J’aurais besoin d’une plume plus grande pour continuer cette histoire, j’avais déjà la liberté au cœur malgré que la révolution n’avait pas encore éclatée à Tigwav, il venait tout juste d’arriver dans les salles. Les superviseurs qui tendaient vainement de nous persuader de lâcher prise alors qu’ils savaient très bien quelle injustice à été opérée sur nous les pauvres malheureux qui ont eu pour péché le choix du grand SVT. Ceci dit, la politique du ministère était simple, donner aux titulaires du SMP des examens plus faciles que possible et nous c’était de nous donner des examens hors-programme. Ils savaient bien ce qu’ils faisaient, ces vieux rats du système ont mangé assez de fromage, ils oublient tous que nous aussi on a besoin de beurrer notre pain.

Pour nous honorer ironiquement d’avoir embrassé la vie et la Terre on a ajouté deux chapitres aux examens de biologie et de géologie mais les SMP, ceux que j’appelle les chouchous du baccalauréat 2020 n’avaient pour obligation que rédiger un de ces deux examens et maintenant la biologie paraissait leur devenir un point cash, sans retirer sans mettre. Ils avaient même l’audace de nous rire lorsqu’ils les ont donné le même examen de physique que nous qui n’avait rien de difficile même pour un SVT, encore un point cash sans retirer sans mettre. Jusqu’à présent nous n’étions que des enfants, c’est au troisième jour qu’on a su qu’on devrait grandir après l’examen de mathématiques qu’ils nous ont livré comme un cheval de Troie…

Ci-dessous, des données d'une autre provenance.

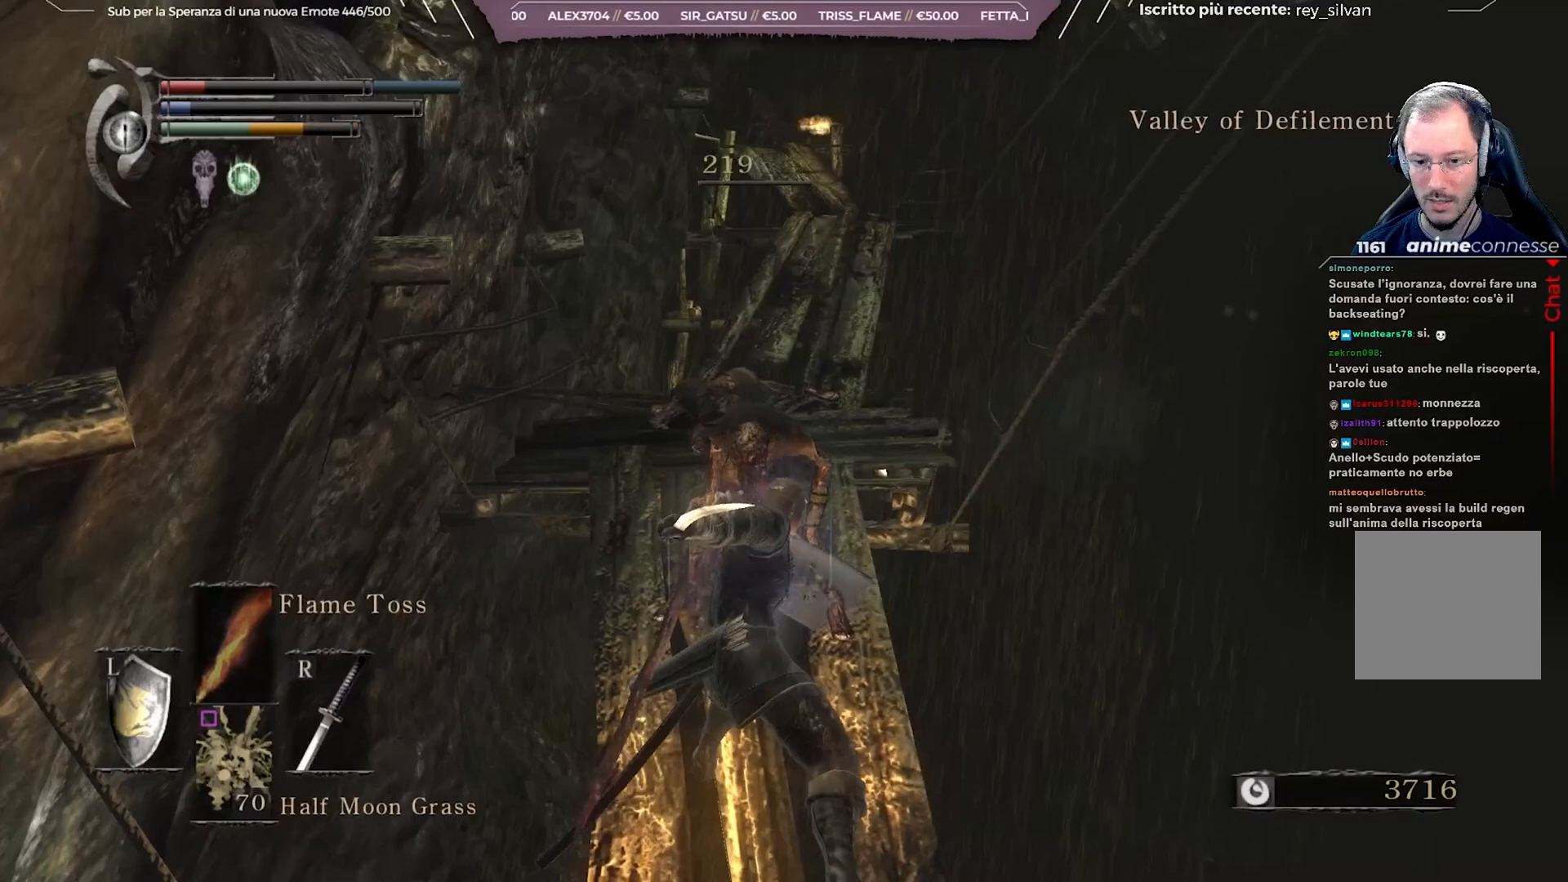
{"buttons": ["X"], "left_stick": "center", "right_stick": "center", "events": [[33, "left_stick", "up"], [250, "left_stick", "center"], [317, "X", "down"], [400, "X", "up"], [417, "X", "down"]]}
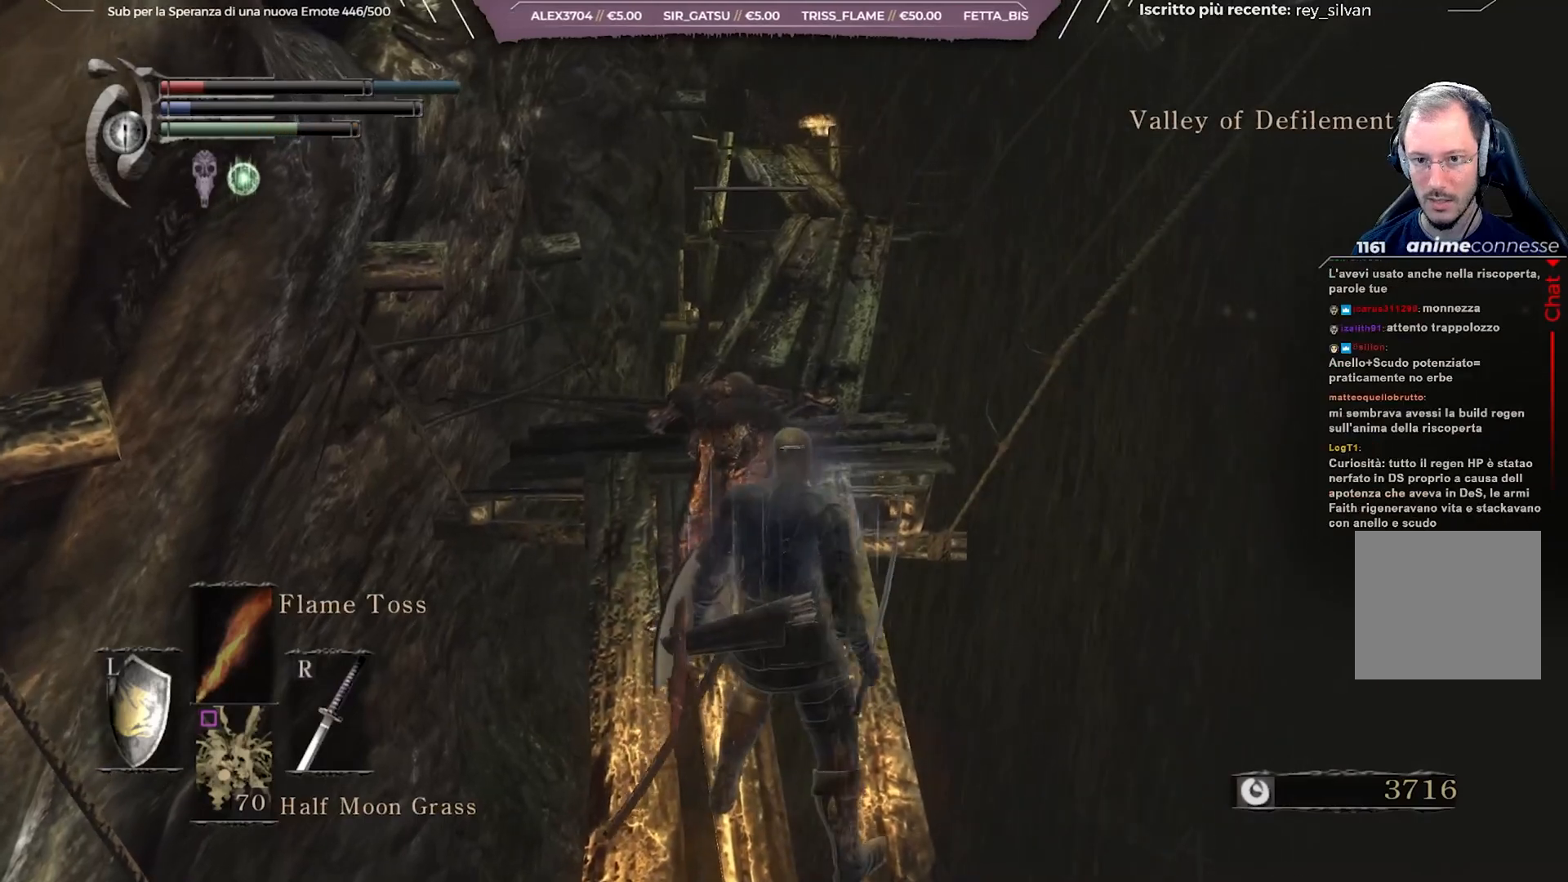
{"buttons": [], "left_stick": "center", "right_stick": "center", "events": [[83, "X", "up"]]}
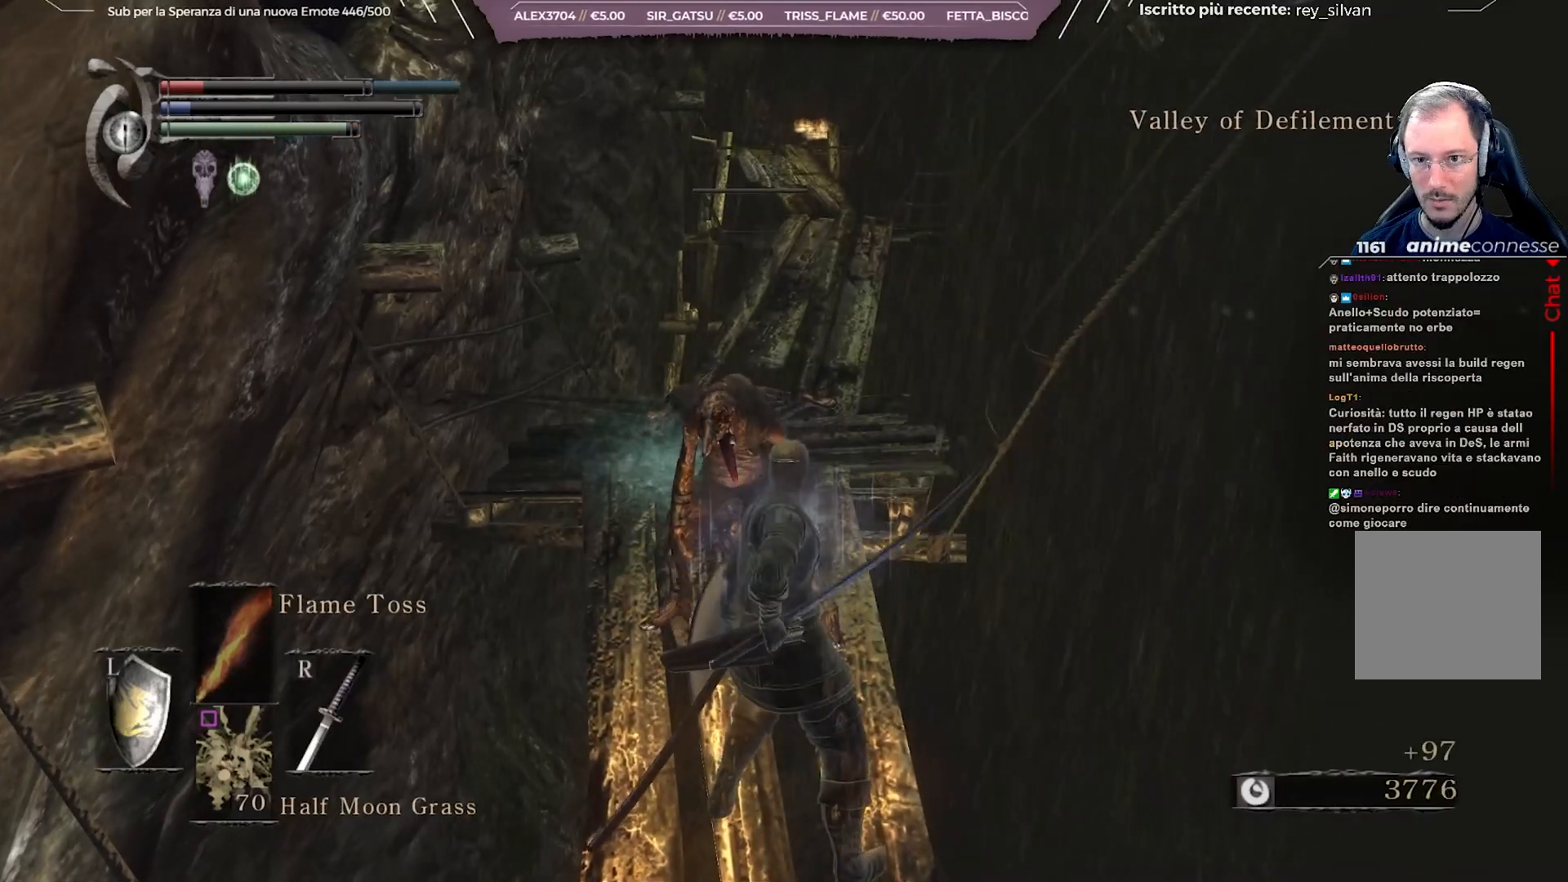
{"buttons": [], "left_stick": "center", "right_stick": "center", "events": []}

Et je vous l’assure ce qui m’intriguait le plus avant que l’horloge ne sonne c’est que notre examen était celui du SMP, et ceci a provoqué ma rage et c’est cette rage qui a déclenché l’horloge. Un seul hurlement et un seul regard sur la feuille de contrôle a suffit à ma voix pour que tout le lycée entendent la politique du ministère de l’éducation nationale au détriment des élèves de la filière SVT. Du coup, les élèves ont commencé à se révolter contre l’infâme politique que le ministère nous adressaient.

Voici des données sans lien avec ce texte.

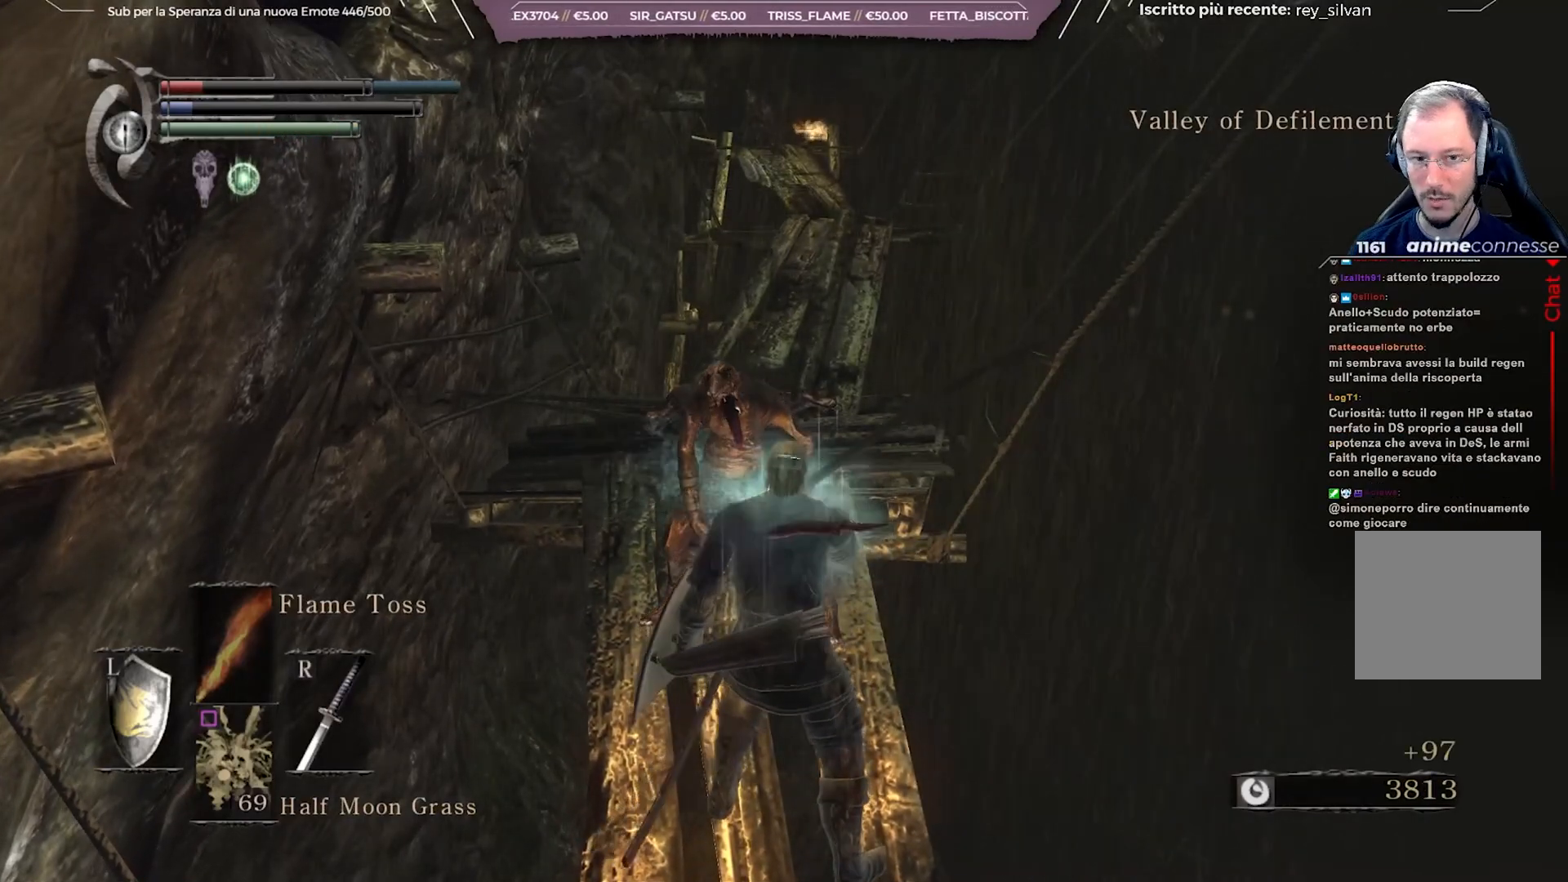
{"buttons": [], "left_stick": "center", "right_stick": "center", "events": [[333, "X", "down"], [450, "X", "up"]]}
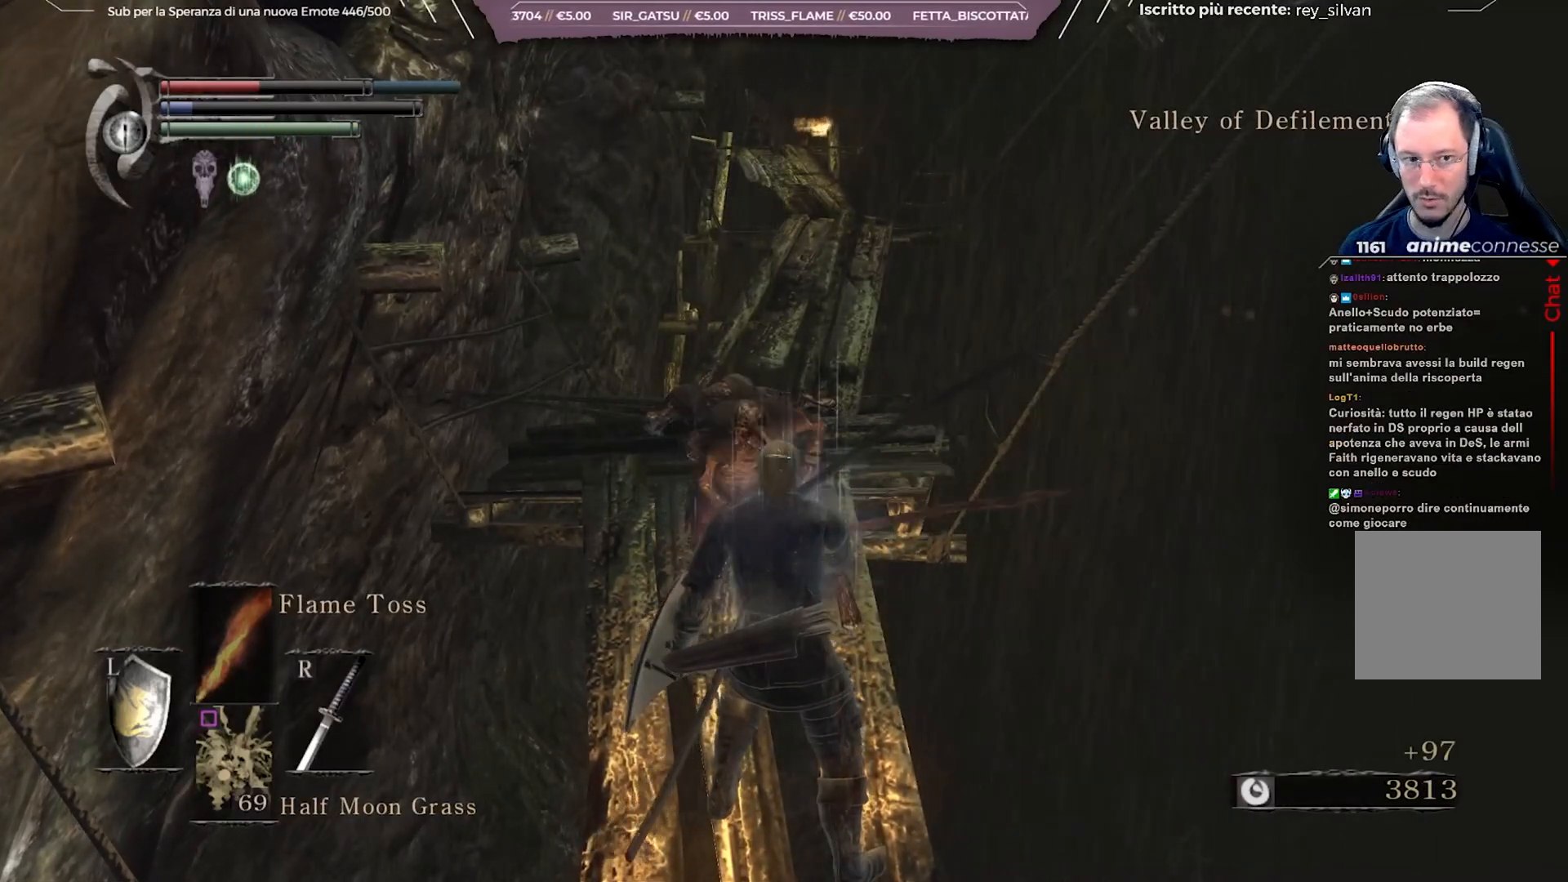
{"buttons": [], "left_stick": "center", "right_stick": "center", "events": []}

Il est maintenant 9h, la révolution vient tous juste de s’éclater, le premier élève à se plaindre ouvertement de la qualité de l’examen c’était moi. Coléreux que je suis, j’ai préféré sortir de la classe avec toutes mes émotions qui m’étranglaient de la tête jusqu’au pieds, je ne savais quoi faire pour arranger la situation chaotique du dernier examen de mathématiques, on nous avait demandé de rédiger les dizaines d’exercices et de les recopier intégralement sur la feuille de mise au net en seulement 2h30mn. C’était un joli piège, on pourrait le traverser mais le temps nous manquait. Pendant que j’étais dehors, des amis sont venus m’aider à contrôler les émotions qui me tuaient de vie, on a parlé aux surveillants, aux superviseurs et on a même adressé un représentant du ministère mais sans aucune réponse favorable à nous les élèves.

C’est à ce moment que moi, Izaak et Billy ont commencé à nous révolter en remarquant la rance que le ministère nous a envoyé et qu’elle ne vaut même pas la peine d’être rédigée. De l’autre côté du mur, il n’a pas fallu pas plus de sept minutes pour que tout le lycée et l’école nationale qui était dans le même lieu sombre entrent dans l’anarchie violente de la révolte. Néanmoins cette révolte était légitime dans la mesure où on ne faisait que défendre nos droits, ce qui n’était pas légitime ou même légal c’est le changement des programmes opérés par le ministère au niveau des examens du baccalauréat. «Quand on est une personne il faut savoir avoir une parole, savoir que oui c’est oui et non c’est non» c’est que me disait toujours mon père. Je ne sais pas si après ce qui se passe avec les examens il est toujours fier de moi ou même si il l’a été, je sais juste que j’ai des droits et que je dois les défendre sinon pourquoi faire les lois si on ne les respecte pas? Pourquoi signer un contrat si on ne croit pas pouvoir remplir ses conditions? Encore je ne sais pas ce qu’il va penser de moi en me voyant à la tête de la bande de révoltés…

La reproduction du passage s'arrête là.